A little appetizer of wisdom Jun 6, 2007
At 62 pages, with only about 47 covered in actual text (in what looks like 1.5 line spacing), this book is a little "appetizer" to the thought and person of Jean Vanier. I can't say I am very familiar with the man after reading this brief work, but it is enough to make me appreciate his wisdom and his deep spirituality, and it makes me want to read more of what he has written.
There are a lot of little pearls of wisdom scattered throughout the text in this book. They could all use some more development (hence the four stars - this book is a bit too short for the depth of the thoughts it presents!), but even in their current form they provide "food for thought," prompting the reader to reflect on a thought or phrase that is novel and hasn't been expressed quite that way before. Here are three of my favorite excerpts:
"Everyone feels guilty because they are not what they should be, or what they think they should be. Jesus came to relieve guilt and to help each of us discover that it is okay to be ourselves and then to grow, to become a man or woman of peace." (p.46)
"I'm always touched by the realization of the wounded body of Jesus because these wounds tell us something. They tell us about love. He went to the very end of love to be able to say to each one of us `I love you'. But it is also telling us something about our own wounds, and our own difficulties in relationships. It will be through our wounds that God will give us his strength." (p. 45)
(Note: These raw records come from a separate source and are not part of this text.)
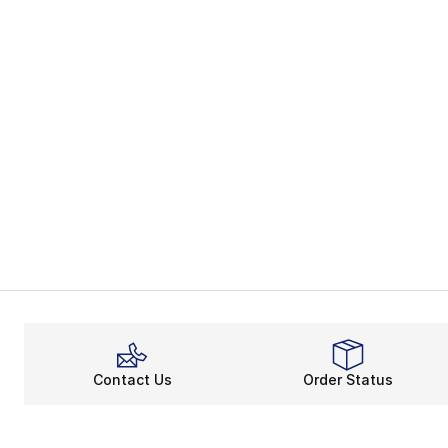
Contact Us
Order Status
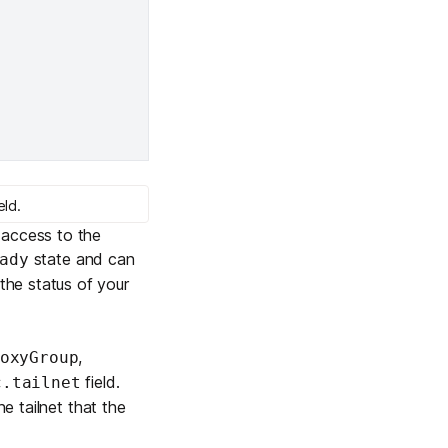
eld.
 access to the
state and can
ady
he status of your
,
oxyGroup
field.
c.tailnet
he tailnet that the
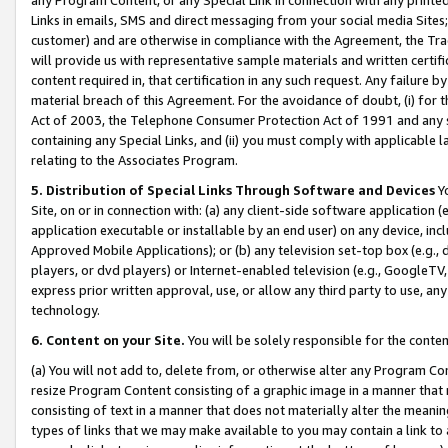
Links in emails, SMS and direct messaging from your social media Sites; 
customer) and are otherwise in compliance with the Agreement, the Tr
will provide us with representative sample materials and written certif
content required in, that certification in any such request. Any failure b
material breach of this Agreement. For the avoidance of doubt, (i) for
Act of 2003, the Telephone Consumer Protection Act of 1991 and any si
containing any Special Links, and (ii) you must comply with applicable
relating to the Associates Program.
5. Distribution of Special Links Through Software and Devices
Yo
Site, on or in connection with: (a) any client-side software application 
application executable or installable by an end user) on any device, in
Approved Mobile Applications); or (b) any television set-top box (e.g., 
players, or dvd players) or Internet-enabled television (e.g., GoogleTV, 
express prior written approval, use, or allow any third party to use, 
technology.
6. Content on your Site.
You will be solely responsible for the conten
(a) You will not add to, delete from, or otherwise alter any Program Co
resize Program Content consisting of a graphic image in a manner that
consisting of text in a manner that does not materially alter the meanin
types of links that we may make available to you may contain a link to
"We need transformation because there is so much tension and egoism in us. We see the world only though our own eyes; we are not liberated to see people as God sees them. We see people through our wounds, through our difficulties, through our prejudices...The spirit of God will be given, so that then we will see people, not through the glasses of our impoverished humanity and our wounds, but as God sees them. It's a transformation. And to enter into the world of transformation we need to want it." (p. 19-20).